Narrative
My mind is a clock, and I do not know what time it is. My heart has loved, but I do not feel every person who has loved me. My time with my great-grandparents was too short to sincerely appreciate how loving my Nana and Pop were. I can remember visiting my great-grandparents’ with my mom, sister, cousins, and aunt home; I was around six years old. The comfort and love I felt in an unfamiliar home with people I had known for half my life were bittersweet. When I think of this day, I picture all of us talking in the kitchen, and by all of us, I mean the adults because I was either too shy to speak or eating a cookie from my Nana.
We entered a dated kitchen through a creaky screen door, welcomed by a small wooden table to the right of the room. Cold textured tile covered the kitchen floor. Deteriorating wooden cupboards and a white, 90s refrigerator loomed from the left end of the room. My family and I crammed through the entrance.
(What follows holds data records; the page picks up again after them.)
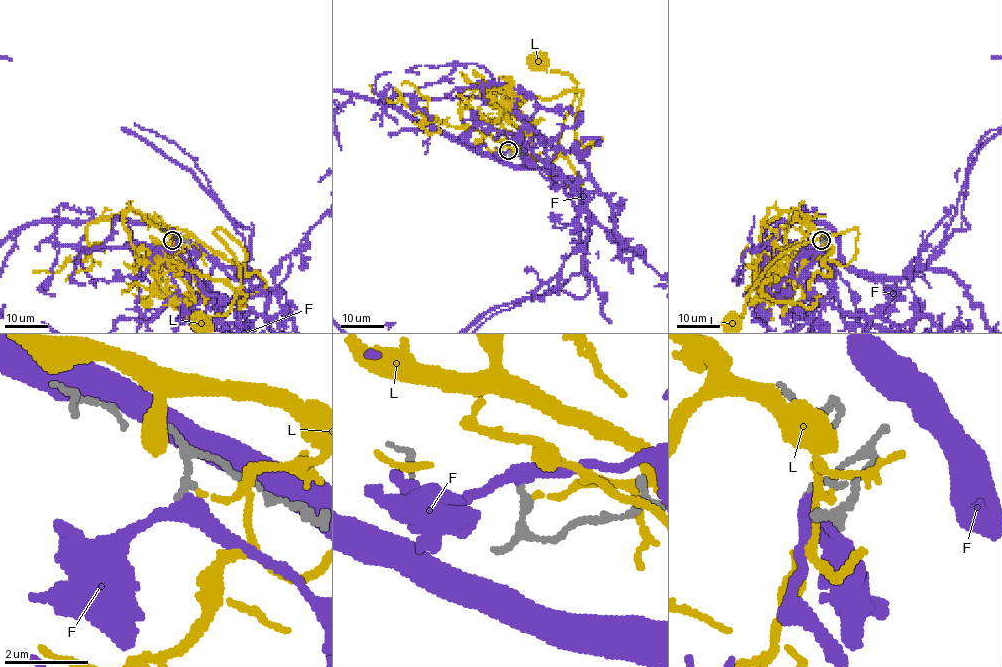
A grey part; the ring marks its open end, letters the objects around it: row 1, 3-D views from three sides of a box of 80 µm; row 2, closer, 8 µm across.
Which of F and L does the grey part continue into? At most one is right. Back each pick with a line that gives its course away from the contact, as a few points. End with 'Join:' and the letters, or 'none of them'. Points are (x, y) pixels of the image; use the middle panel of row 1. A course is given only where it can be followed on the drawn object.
Join: none of them

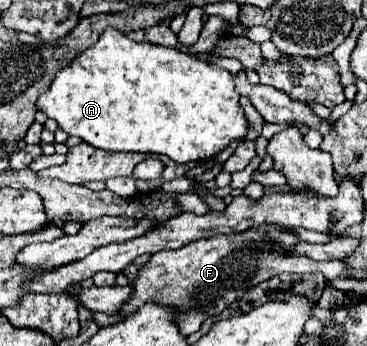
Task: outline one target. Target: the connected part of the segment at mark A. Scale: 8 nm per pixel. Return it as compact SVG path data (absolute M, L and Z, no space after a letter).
M107 27L93 47L79 53L55 75L51 87L37 99L37 111L55 119L67 135L77 135L97 149L161 153L175 163L211 159L233 139L247 133L247 119L239 105L239 95L235 95L233 75L229 71L175 47L135 43L115 27Z

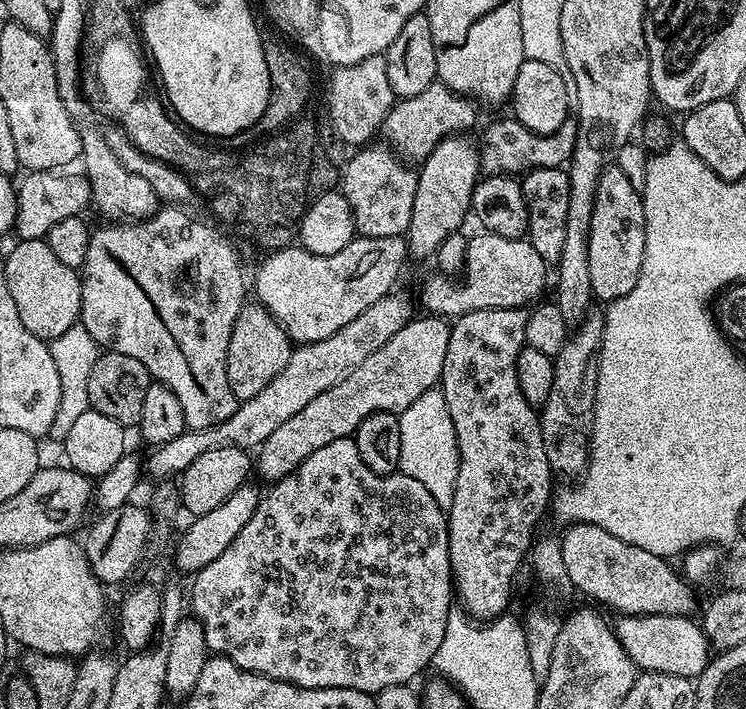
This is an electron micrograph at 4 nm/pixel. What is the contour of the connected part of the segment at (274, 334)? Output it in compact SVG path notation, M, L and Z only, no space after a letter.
M259 302L245 303L234 322L234 330L230 334L230 346L226 358L226 374L230 382L230 390L237 401L249 400L262 390L290 362L290 354L294 347L280 325Z

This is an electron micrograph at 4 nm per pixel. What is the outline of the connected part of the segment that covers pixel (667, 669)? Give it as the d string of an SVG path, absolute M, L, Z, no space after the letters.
M625 616L615 621L616 637L637 669L697 678L710 659L710 645L701 625L687 616Z

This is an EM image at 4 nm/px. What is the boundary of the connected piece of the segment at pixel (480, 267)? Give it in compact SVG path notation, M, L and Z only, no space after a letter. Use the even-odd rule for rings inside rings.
M481 231L479 235L469 239L462 265L464 277L461 280L452 280L456 278L448 274L435 274L425 282L420 292L425 313L455 318L474 310L523 308L541 299L546 265L542 258L538 258L538 250L530 246L528 239L502 238L486 231Z

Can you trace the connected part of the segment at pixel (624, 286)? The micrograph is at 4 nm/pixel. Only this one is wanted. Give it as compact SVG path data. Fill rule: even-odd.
M617 166L604 169L598 182L596 201L594 202L594 218L590 222L588 249L590 250L590 286L593 297L597 301L611 302L630 294L634 290L634 282L638 282L638 274L642 270L642 258L646 250L646 222L644 221L644 198L639 187L632 185L632 180Z

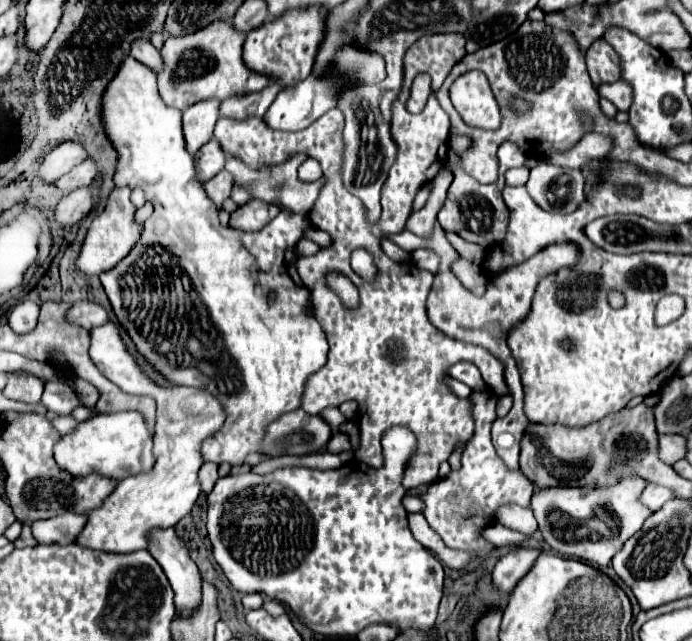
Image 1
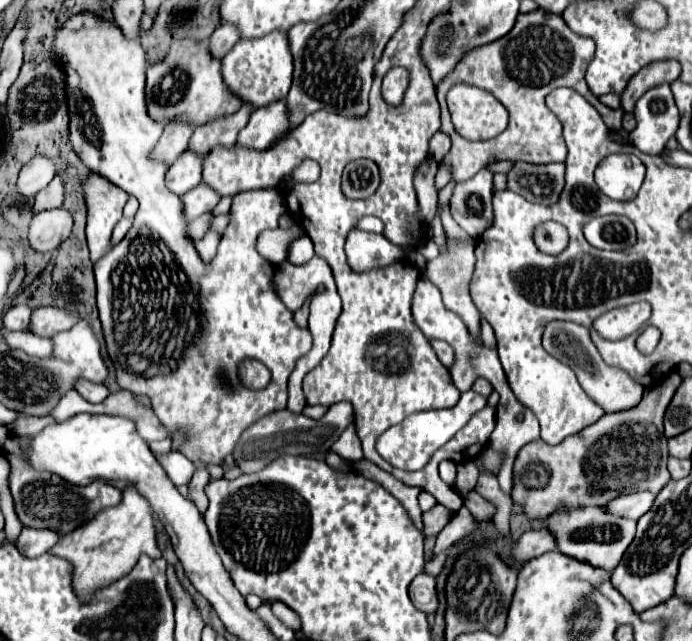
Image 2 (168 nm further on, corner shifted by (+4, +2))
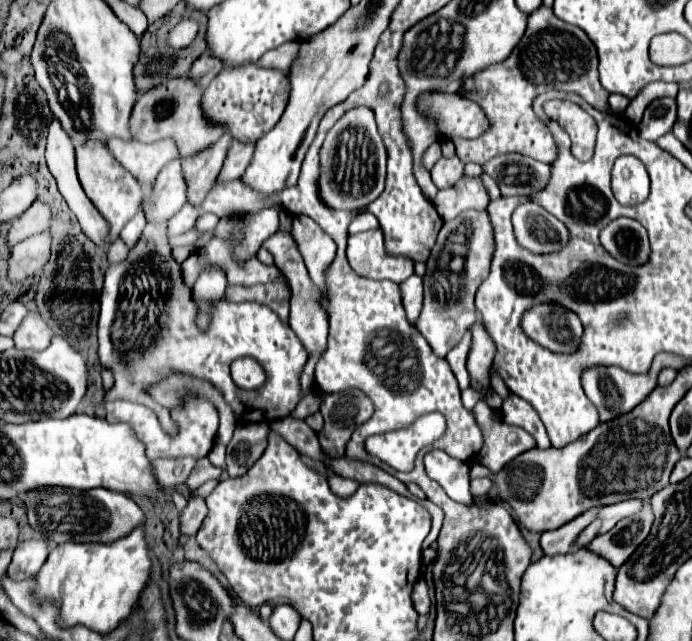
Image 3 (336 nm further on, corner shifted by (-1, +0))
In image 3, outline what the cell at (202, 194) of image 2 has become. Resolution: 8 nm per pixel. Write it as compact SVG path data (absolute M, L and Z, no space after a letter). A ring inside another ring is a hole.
M189 203L183 205L181 211L179 211L177 215L173 215L173 219L169 219L169 223L167 223L169 235L171 235L171 237L173 237L173 235L181 235L181 233L193 229L197 217L199 217L199 209L189 207Z

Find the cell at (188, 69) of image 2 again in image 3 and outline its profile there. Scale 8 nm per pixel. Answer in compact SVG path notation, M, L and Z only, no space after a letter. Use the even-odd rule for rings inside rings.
M183 77L171 79L169 83L163 83L147 91L145 95L141 95L131 111L129 131L135 141L143 141L143 143L169 137L175 141L181 157L193 157L205 151L223 135L223 129L217 125L211 125L201 111L201 89L193 81Z

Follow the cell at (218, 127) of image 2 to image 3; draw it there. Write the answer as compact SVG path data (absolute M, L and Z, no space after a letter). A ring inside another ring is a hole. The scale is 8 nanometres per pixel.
M223 133L223 137L213 147L209 147L209 151L203 151L193 159L181 159L187 183L187 203L191 203L193 207L201 207L209 189L215 185L229 143L229 135Z

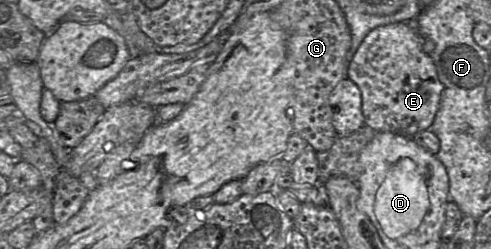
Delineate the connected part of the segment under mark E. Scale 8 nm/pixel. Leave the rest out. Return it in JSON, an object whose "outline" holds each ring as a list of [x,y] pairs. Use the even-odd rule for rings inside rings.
{"outline":[[[404,22],[371,30],[349,61],[347,78],[361,91],[364,123],[376,132],[413,137],[430,129],[441,102],[443,84],[433,59],[423,49],[424,38]]]}

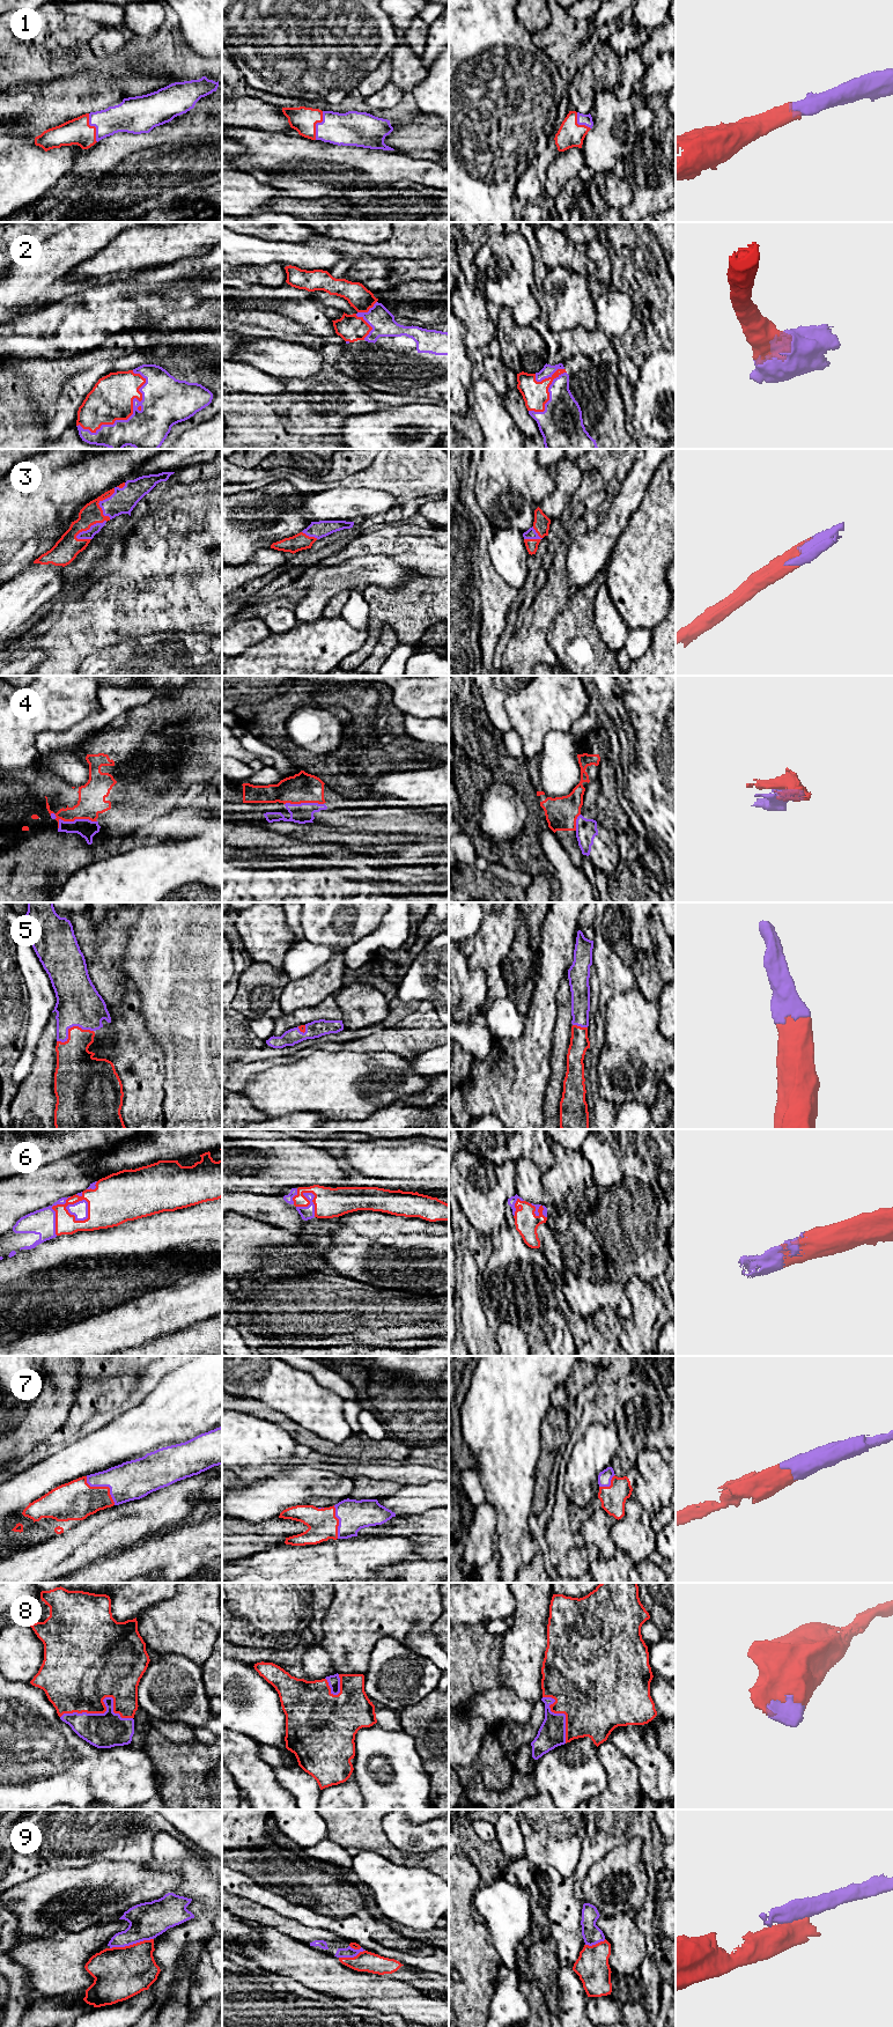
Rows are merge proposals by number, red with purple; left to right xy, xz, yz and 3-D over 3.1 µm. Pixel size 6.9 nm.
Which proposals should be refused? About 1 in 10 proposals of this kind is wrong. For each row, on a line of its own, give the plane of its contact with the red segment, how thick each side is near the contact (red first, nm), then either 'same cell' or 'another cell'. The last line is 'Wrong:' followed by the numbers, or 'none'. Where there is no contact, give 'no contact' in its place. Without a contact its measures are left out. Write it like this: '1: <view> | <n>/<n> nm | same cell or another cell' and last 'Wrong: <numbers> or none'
1: xy | 190/220 nm | same cell
2: xy | 300/280 nm | same cell
3: xy | 170/70 nm | same cell
4: xy | 190/130 nm | another cell
5: xy | 260/300 nm | same cell
6: xy | 280/110 nm | same cell
7: xy | 280/280 nm | same cell
8: xy | 420/240 nm | same cell
9: xy | 360/260 nm | another cell
Wrong: 4, 9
My three-year-old sister Lilly and cousin Michael pushed through the cluster to embrace my grandparents who were awaiting our arrival in the living room to the left of the kitchen. We received hugs and kisses from them both. My two other cousins, Joey and Courtney, and I greeted our great-grandfather “Pop” in the torn blue armchair he sat in, as we climbed onto his lap to get a kiss.
As my childish boredom began to increase, Pop showed Joey and me to the attic, but only the two of us because we were the oldest and allowed to do the “cool stuff.” Through the open living room and into a small dining room, Pop opened the hatch on the ceiling and extended the screeching stairs to the floor. The smell of insulation and dew attacked my nose as we crept up the stairs. We tiptoed across the soft wooden floor as if someone were sound asleep who did not wish to be woken. The clutter of boxes and memories disappeared into the darkness where the light did not reach. Joey and I barely moved, afraid one misstep would cause us to fall through the floor.
As a souvenir from the attic, Pop gave Joey a blue wooden yo-yo, probably because Joey was the oldest boy.
I griped to my mom, “I want something too! It’s not fair Joey gets a yo-yo and I don’t.”
I was on the verge of tears from not feeling appreciated. My Nana quietly listened to my childish whine and immediately acted as any grandmother would.
"Let's go find something you can bring home too," she said softly, and hurried me to her bedroom as she scrambled to find any object to hold back my tears. She grasped a hand-held mirror that caught my attention in an instant: a white crystallized handle with gold metal cascading around the circular piece of glass. I loved it. The mirror was all mine, and no one could take it away from me. That was the last thing I remember from that day.
Some of my memory is scattered with random visuals confused with time, and I don’t know what came first. I don't know when we left, and I don't know what we did after. But I do remember, always using that mirror. My Nana passed away when I was seven, and my mother was distraught. If she cried, I cried too, always looking into that gold-framed, delicate mirror, remembering my short time with my Nana, regretting not knowing her as well. The mirror is now cracked, as fragmented as my memories of that day. Yet both remind me of my loved ones, who even in death mean so much to my family.